■ Tareas:
[1] Resuma en dos oraciones el texto sobre la intervención militar rusa en Ucrania.
[2] Según el texto sobre la intervención militar rusa en Ucrania, ¿en qué año anexionó Rusia la península de Crimea?
[3] Prosiga el texto sobre la intervención militar rusa en Ucrania a partir de su última oración.
──────── Fragmento del documento
Inevitablemente, tenemos que volver a hablar de la situación en Ucrania, tras confirmarse la intervención militar rusa en el país. Todo apunta a una invasión terrestre a través de las autoproclamadas repúblicas de Donetsk y Lugansk para ocupar por entero el Donbás, incluyendo el puerto de Mariúpol, en el mar de Azov. Previsiblemente, el avance continuará hasta alcanzar tanto la península de Crimea, anexionada de manera ilegal por Rusia en 2014, como Odesa, en una operación combinada con la fuerza naval rusa en el mar Negro, y, quizás, llegar a Transnistria –la región de Moldavia ocupada por Rusia y autoproclamada independiente en 1990–, cerrando así la salida de Ucrania al mar.
Asimismo, está dentro de lo previsible que Rusia intente amenazar la capital, Kiev, y otros lugares al sur del país y hasta el curso del río Dniéper, con ataques aéreos primero –para neutralizar rápidamente al ejército ucraniano, claramente inferior en este campo– o incluso con una ocupación militar sobre el terreno –más difícil por la capacidad anti-tanques de Ucrania–. Parece que en el particular análisis coste-beneficio de Vladímir Putin, el coste para Rusia será el mismo tanto si limita su intervención a Donetsk y Lugansk como si la hace mucho más ambiciosa.
────────────────
──────── Registros proporcionados
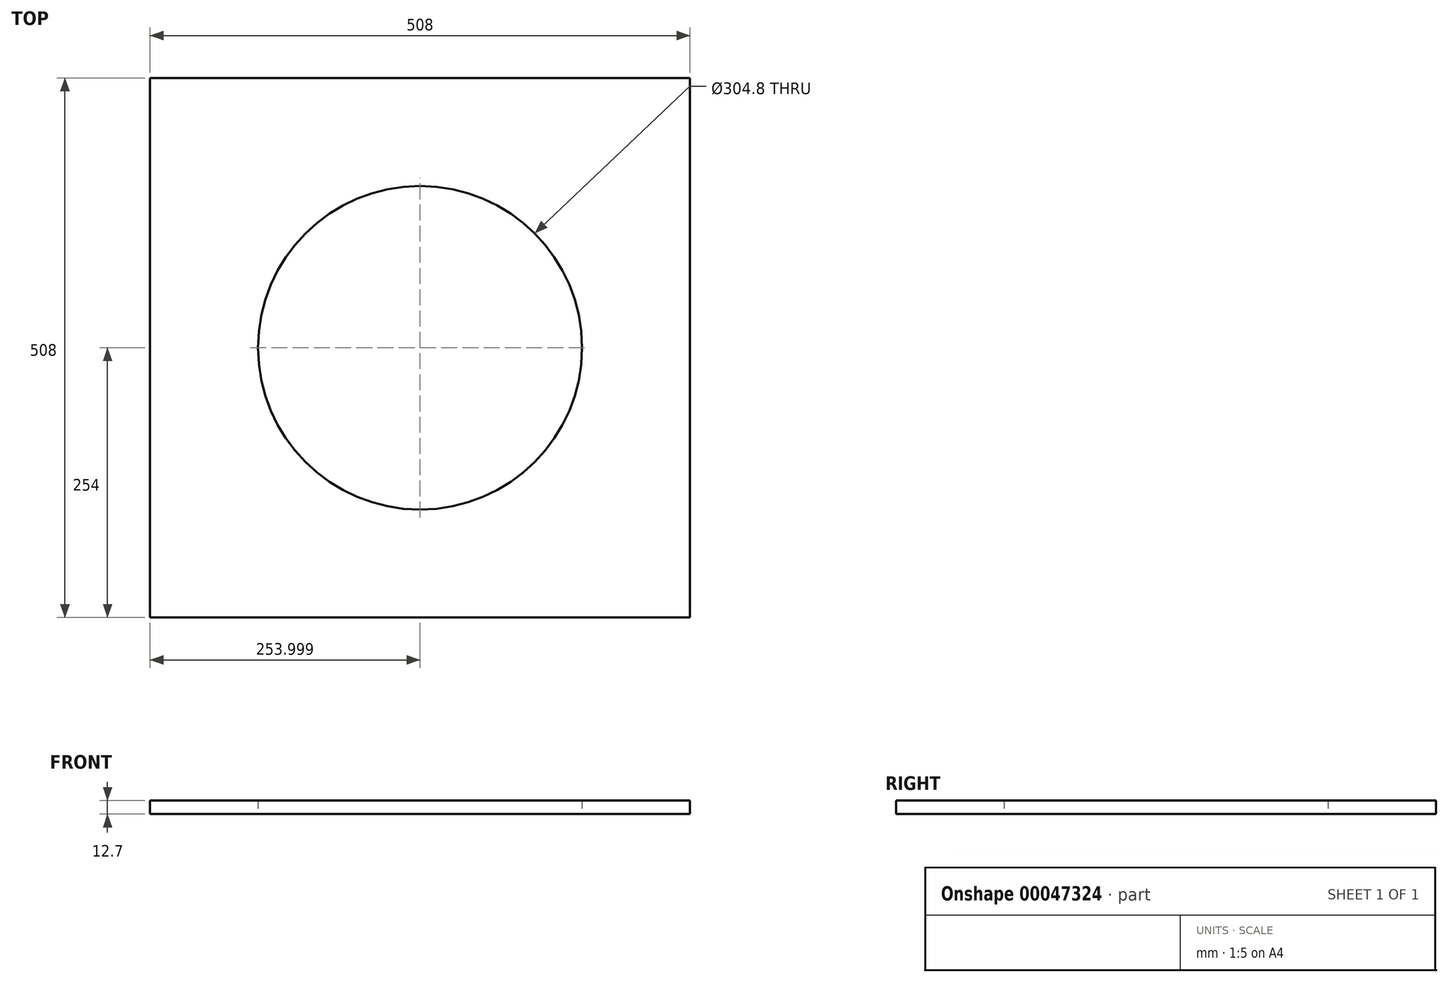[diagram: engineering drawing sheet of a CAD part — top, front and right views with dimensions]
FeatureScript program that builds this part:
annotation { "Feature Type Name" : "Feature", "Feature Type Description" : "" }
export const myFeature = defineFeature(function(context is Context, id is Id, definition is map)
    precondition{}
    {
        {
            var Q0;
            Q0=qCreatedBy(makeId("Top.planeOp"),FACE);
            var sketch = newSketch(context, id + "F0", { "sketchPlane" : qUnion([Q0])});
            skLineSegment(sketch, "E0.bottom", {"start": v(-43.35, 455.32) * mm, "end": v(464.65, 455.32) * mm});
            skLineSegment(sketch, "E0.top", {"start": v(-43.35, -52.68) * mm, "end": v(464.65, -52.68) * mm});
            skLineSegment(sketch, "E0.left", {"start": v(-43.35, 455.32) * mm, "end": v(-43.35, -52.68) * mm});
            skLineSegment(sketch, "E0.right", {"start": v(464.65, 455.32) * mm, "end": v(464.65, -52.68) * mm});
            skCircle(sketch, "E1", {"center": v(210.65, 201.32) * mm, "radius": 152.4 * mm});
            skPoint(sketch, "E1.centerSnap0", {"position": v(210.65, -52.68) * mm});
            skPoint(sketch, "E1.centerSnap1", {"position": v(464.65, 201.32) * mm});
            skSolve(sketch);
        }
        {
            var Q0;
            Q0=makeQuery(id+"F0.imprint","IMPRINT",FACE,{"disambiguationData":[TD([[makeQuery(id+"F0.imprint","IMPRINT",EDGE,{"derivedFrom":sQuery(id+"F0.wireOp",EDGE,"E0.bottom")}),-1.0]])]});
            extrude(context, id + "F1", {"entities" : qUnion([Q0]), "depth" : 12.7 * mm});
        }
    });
────────────────
──────── Registros proporcionados
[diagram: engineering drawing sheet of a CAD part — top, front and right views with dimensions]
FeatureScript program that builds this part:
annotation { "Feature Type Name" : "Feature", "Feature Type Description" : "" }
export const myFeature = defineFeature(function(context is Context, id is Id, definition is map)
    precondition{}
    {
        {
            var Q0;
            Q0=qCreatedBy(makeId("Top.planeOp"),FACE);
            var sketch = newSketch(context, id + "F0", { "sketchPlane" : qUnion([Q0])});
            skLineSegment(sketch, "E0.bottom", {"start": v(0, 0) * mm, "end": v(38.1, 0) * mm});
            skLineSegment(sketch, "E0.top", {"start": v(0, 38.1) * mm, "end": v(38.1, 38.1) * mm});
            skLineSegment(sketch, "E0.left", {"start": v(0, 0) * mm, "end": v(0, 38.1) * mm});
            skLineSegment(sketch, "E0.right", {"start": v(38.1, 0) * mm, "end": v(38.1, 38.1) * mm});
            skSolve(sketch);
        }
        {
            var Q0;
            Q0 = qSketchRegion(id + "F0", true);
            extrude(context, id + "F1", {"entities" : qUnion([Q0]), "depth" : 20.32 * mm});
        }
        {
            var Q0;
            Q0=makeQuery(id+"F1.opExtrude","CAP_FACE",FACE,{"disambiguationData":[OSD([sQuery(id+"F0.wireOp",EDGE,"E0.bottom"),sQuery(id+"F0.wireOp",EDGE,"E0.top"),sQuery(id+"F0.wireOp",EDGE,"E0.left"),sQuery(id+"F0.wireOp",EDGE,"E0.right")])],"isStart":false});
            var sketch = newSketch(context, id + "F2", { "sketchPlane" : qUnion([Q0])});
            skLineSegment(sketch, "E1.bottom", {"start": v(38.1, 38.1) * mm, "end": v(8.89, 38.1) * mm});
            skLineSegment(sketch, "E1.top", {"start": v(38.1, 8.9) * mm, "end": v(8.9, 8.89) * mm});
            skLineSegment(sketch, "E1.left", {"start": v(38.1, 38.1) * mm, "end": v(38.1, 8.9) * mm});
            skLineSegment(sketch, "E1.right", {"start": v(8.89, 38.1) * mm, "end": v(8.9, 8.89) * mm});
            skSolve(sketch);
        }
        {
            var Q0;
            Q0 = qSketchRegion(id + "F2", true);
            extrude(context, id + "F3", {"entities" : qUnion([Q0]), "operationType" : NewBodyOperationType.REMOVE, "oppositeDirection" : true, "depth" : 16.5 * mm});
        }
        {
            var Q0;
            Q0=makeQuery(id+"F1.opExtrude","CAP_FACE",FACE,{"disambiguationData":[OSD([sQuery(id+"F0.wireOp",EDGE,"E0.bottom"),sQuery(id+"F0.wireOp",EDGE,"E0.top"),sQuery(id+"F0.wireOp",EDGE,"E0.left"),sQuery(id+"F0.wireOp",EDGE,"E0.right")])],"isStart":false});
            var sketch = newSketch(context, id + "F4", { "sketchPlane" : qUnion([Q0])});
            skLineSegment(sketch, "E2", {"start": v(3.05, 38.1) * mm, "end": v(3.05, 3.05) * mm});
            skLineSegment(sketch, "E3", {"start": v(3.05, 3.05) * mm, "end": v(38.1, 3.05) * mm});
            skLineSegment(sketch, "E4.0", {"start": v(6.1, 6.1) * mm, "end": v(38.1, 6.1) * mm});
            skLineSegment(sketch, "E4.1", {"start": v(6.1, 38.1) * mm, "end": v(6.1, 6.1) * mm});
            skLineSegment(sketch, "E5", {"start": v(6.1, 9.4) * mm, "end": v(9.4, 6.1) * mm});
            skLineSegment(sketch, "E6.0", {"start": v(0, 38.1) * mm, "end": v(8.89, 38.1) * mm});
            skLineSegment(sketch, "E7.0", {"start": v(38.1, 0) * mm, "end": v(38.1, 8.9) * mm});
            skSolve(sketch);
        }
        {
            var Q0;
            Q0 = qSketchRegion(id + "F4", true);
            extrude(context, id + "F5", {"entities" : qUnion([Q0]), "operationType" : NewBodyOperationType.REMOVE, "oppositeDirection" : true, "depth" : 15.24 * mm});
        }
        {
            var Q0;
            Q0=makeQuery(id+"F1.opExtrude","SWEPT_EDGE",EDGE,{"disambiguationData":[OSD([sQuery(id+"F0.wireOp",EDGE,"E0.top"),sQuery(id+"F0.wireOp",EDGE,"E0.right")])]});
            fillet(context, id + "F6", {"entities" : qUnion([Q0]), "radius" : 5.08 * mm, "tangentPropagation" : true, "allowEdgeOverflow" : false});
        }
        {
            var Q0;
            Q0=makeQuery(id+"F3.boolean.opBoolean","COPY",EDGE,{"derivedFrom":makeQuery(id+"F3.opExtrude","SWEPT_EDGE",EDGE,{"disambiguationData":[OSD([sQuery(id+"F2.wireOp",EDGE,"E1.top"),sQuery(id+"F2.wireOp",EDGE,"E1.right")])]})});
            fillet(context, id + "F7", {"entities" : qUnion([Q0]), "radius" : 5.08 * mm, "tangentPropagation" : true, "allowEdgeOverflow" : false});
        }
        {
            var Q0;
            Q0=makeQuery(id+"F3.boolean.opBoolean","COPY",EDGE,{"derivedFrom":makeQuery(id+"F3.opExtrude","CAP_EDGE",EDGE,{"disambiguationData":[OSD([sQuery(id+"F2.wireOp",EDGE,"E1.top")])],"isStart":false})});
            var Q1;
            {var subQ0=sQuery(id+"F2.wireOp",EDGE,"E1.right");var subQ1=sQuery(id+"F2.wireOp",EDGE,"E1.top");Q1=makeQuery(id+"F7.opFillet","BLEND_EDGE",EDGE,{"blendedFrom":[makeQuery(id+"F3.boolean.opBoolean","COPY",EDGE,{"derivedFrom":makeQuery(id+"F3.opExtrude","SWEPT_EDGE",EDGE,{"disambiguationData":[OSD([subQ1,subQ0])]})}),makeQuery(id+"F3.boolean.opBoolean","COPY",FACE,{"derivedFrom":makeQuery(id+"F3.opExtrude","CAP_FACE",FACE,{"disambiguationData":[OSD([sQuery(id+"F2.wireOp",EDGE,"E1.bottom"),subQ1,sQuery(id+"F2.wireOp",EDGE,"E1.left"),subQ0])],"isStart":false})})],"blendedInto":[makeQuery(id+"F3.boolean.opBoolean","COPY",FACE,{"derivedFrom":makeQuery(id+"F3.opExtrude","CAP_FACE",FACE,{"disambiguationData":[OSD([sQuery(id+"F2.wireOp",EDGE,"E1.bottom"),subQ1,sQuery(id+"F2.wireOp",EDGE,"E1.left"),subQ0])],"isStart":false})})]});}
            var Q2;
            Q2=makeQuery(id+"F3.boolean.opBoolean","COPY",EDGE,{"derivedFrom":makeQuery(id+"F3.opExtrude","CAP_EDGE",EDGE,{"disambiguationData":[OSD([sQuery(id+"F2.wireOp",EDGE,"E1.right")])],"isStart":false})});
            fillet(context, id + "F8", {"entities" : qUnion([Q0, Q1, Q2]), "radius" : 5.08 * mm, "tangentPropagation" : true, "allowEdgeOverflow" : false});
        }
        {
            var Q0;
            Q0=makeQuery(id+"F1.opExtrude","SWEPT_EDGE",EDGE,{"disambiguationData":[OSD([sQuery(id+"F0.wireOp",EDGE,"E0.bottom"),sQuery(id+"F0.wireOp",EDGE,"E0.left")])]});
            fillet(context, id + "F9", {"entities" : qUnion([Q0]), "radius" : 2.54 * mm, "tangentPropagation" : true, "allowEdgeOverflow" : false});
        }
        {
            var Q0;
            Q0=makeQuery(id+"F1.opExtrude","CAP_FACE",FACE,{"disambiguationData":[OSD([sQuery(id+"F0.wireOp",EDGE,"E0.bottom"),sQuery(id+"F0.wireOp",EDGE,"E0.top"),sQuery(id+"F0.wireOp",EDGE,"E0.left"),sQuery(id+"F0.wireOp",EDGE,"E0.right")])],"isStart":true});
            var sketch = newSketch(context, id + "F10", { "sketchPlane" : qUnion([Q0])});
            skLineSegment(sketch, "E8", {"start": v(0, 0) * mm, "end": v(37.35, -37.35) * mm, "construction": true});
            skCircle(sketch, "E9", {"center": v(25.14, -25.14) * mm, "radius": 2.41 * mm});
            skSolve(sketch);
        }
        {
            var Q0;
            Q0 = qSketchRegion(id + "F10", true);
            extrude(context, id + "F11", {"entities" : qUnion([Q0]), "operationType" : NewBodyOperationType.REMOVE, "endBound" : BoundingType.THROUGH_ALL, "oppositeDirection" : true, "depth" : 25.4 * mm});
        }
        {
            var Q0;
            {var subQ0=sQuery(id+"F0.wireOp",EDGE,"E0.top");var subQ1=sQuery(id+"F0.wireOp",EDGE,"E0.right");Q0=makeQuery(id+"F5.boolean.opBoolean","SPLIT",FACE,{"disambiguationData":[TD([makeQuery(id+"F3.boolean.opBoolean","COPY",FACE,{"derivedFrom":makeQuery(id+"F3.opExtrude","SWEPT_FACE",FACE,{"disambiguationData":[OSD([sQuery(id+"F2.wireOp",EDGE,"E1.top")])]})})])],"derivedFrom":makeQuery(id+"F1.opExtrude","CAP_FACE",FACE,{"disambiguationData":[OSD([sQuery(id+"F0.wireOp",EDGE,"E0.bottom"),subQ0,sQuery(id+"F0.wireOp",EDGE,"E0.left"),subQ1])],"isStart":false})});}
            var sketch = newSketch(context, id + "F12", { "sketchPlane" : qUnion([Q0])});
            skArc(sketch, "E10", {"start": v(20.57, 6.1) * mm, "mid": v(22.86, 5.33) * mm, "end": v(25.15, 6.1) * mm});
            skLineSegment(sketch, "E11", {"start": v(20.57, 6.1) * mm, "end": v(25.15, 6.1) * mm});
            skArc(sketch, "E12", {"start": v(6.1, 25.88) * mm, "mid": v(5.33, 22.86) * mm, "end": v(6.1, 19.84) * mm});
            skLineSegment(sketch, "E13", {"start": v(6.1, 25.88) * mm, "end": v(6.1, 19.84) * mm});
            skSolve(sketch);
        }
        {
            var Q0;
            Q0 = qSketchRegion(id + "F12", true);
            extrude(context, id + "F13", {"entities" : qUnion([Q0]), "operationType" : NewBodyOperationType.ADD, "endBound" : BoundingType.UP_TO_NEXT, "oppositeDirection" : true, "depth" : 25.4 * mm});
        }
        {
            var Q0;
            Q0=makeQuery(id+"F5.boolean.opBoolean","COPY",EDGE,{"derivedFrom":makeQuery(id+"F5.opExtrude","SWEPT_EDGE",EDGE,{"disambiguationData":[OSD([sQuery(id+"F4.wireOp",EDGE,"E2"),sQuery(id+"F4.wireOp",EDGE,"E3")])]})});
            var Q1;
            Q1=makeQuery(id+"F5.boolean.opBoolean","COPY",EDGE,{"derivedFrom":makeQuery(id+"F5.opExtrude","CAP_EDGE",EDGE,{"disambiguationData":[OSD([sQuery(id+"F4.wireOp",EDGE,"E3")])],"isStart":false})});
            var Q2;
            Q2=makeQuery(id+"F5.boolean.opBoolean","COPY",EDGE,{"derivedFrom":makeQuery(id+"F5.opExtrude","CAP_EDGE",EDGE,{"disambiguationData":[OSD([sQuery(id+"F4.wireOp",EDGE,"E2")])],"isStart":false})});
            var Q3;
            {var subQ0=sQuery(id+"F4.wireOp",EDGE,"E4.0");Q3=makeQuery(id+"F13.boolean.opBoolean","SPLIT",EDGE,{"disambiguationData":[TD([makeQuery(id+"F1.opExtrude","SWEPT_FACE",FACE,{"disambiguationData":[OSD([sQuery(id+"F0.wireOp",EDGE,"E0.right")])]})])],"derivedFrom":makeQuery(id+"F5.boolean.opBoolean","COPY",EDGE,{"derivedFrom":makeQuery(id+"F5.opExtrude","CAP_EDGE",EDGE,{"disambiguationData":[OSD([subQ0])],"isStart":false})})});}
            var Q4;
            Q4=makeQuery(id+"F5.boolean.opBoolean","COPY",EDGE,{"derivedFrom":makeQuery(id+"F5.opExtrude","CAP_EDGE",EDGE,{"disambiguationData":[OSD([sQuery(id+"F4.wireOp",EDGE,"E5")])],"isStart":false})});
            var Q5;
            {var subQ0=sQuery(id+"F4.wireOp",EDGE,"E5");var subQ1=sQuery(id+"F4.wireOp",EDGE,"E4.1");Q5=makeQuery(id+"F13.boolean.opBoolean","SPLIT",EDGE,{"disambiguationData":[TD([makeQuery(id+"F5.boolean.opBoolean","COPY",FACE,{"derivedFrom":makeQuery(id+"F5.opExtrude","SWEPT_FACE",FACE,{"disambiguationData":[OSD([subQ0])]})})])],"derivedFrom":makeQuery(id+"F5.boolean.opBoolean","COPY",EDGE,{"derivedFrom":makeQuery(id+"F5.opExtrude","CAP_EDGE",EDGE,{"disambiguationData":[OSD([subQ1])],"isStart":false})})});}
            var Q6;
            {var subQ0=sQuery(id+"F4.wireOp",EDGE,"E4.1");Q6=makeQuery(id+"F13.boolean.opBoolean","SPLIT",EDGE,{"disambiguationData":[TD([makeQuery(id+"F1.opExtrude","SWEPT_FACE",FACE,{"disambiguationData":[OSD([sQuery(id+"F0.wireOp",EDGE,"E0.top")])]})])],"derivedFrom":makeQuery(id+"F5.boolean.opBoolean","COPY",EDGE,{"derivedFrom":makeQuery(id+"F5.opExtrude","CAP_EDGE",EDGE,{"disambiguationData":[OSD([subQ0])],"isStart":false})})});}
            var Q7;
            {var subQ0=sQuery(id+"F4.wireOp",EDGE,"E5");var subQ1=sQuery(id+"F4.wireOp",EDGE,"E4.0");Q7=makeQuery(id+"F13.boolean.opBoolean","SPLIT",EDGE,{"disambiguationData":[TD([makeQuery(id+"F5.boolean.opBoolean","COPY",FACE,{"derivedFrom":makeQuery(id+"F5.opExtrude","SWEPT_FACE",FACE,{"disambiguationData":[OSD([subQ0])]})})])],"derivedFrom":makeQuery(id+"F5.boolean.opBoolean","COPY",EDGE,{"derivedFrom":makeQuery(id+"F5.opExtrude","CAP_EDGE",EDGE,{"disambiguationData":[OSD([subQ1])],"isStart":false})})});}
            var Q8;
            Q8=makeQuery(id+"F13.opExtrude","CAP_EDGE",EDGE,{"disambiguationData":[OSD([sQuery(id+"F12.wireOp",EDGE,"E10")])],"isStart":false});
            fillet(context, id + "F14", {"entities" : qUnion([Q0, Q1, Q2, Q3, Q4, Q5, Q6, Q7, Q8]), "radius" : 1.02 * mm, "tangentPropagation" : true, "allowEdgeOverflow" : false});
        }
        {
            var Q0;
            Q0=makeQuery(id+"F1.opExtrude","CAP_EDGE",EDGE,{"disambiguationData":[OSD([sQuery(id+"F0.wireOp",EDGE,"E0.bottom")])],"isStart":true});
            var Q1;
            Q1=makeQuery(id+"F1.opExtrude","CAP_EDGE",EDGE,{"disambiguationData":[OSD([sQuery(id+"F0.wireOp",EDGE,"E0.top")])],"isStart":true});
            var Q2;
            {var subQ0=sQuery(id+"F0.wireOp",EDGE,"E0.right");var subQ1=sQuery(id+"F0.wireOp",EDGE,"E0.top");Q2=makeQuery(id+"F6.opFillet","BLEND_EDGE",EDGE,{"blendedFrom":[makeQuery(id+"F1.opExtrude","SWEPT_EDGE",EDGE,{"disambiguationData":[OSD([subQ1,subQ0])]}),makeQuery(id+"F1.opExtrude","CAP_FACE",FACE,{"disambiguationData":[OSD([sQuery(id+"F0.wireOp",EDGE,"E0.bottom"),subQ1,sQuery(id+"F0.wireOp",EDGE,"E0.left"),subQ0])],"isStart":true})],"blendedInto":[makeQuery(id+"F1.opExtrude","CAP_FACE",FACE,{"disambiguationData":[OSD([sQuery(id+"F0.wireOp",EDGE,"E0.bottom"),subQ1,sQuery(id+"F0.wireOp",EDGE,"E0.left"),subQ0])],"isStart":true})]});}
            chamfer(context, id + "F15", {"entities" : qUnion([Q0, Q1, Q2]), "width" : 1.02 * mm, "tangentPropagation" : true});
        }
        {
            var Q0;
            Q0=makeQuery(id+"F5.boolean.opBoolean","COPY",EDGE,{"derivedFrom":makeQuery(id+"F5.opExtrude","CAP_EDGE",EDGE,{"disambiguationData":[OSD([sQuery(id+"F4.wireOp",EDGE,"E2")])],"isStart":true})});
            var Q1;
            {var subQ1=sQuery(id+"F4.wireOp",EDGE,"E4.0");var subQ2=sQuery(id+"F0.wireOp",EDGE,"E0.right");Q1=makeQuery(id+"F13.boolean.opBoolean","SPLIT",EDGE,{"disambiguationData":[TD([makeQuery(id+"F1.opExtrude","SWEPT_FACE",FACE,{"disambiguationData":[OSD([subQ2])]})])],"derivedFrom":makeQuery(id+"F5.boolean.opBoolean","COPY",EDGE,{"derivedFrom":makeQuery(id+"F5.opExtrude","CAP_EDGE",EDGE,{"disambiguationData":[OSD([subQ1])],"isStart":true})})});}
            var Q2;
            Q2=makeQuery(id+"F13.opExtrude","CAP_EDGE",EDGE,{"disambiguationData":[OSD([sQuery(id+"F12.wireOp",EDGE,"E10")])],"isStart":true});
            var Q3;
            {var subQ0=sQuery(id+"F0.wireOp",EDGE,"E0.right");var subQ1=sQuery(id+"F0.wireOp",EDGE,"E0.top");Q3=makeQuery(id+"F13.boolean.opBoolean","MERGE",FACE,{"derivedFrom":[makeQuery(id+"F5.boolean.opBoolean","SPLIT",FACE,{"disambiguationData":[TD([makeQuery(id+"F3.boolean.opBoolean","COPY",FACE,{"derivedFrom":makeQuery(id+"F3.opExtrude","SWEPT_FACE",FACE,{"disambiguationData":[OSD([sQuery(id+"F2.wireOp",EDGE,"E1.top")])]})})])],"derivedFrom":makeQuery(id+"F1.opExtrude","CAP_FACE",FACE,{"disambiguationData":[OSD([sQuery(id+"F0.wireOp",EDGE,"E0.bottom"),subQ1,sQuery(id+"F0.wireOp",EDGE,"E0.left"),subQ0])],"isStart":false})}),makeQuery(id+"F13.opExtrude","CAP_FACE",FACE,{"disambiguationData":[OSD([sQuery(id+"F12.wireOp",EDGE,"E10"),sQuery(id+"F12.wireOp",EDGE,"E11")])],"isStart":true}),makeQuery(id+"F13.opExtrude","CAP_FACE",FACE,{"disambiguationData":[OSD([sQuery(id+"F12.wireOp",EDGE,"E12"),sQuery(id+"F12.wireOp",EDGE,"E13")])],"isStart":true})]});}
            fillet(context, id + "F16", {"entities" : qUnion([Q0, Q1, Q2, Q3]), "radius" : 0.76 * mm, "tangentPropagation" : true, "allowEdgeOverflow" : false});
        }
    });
────────────────
■ Respuestas del ejercicio:
[1] Tras confirmarse la intervención militar rusa en Ucrania, se prevé una invasión terrestre a través de Donetsk y Lugansk para ocupar todo el Donbás y avanzar después hacia Crimea, Odesa y quizás Transnistria, cerrando así la salida de Ucrania al mar. También se considera previsible que Rusia amenace Kiev y otras zonas con ataques aéreos o incluso con una ocupación terrestre, ya que, según el análisis coste-beneficio de Vladímir Putin, el coste para Rusia sería el mismo con una intervención limitada o con una mucho más ambiciosa.

[2] En 2014.

[3]
Tal situación dejaría a Ucrania con alrededor de la mitad de su territorio reconocido internacionalmente, e inmersa en una crisis política que podría llevarse por delante al presidente, Volodímir Zelenski, y a su gobierno, sustituido por otro menos proclive a enfrentarse a Rusia y más propenso a doblegarse a sus intereses. Obviamente, todo ello podría verse acompañado por ataques cibernéticos contra infraestructuras críticas y campañas de desestabilización, ya contrastadas en otras ocasiones.
«Parece que en el particular análisis coste-beneficio de Putin, el coste para Rusia será el mismo tanto si limita su intervención a Donetsk y Lugansk como si la hace mucho más ambiciosa»
Rusia conseguiría así sus objetivos: la anexión en la práctica del este y el sur del país, “restaurando” la gran Rusia eslava –que incluye la Rusia blanca, hoy Bielorrusia–; cegar el posible ingreso de Ucrania en la OTAN –lo que ya consiguió con Georgia con la guerra del 2008 y el apoyo a la independencia de Abjasia y Osetia del Sur–, y comprobar la incapacidad de Occidente para hacerle frente de manera eficaz. En suma, Putin está dando un paso decisivo en la recuperación de la esfera de influencia que ambicionaron históricamente los zares y que se plasmó en la desaparecida Unión Soviética.
Así, neutralizadas Moldavia y Ucrania –con su territorio amputado– e integrando en la práctica a Bielorrusia, el territorio soviético en Europa solo dejaría fuera a las repúblicas bálticas, protegidas en su seguridad por su pertenencia a la Alianza Atlántica y la posible aplicación del artículo V del Tratado de Washington.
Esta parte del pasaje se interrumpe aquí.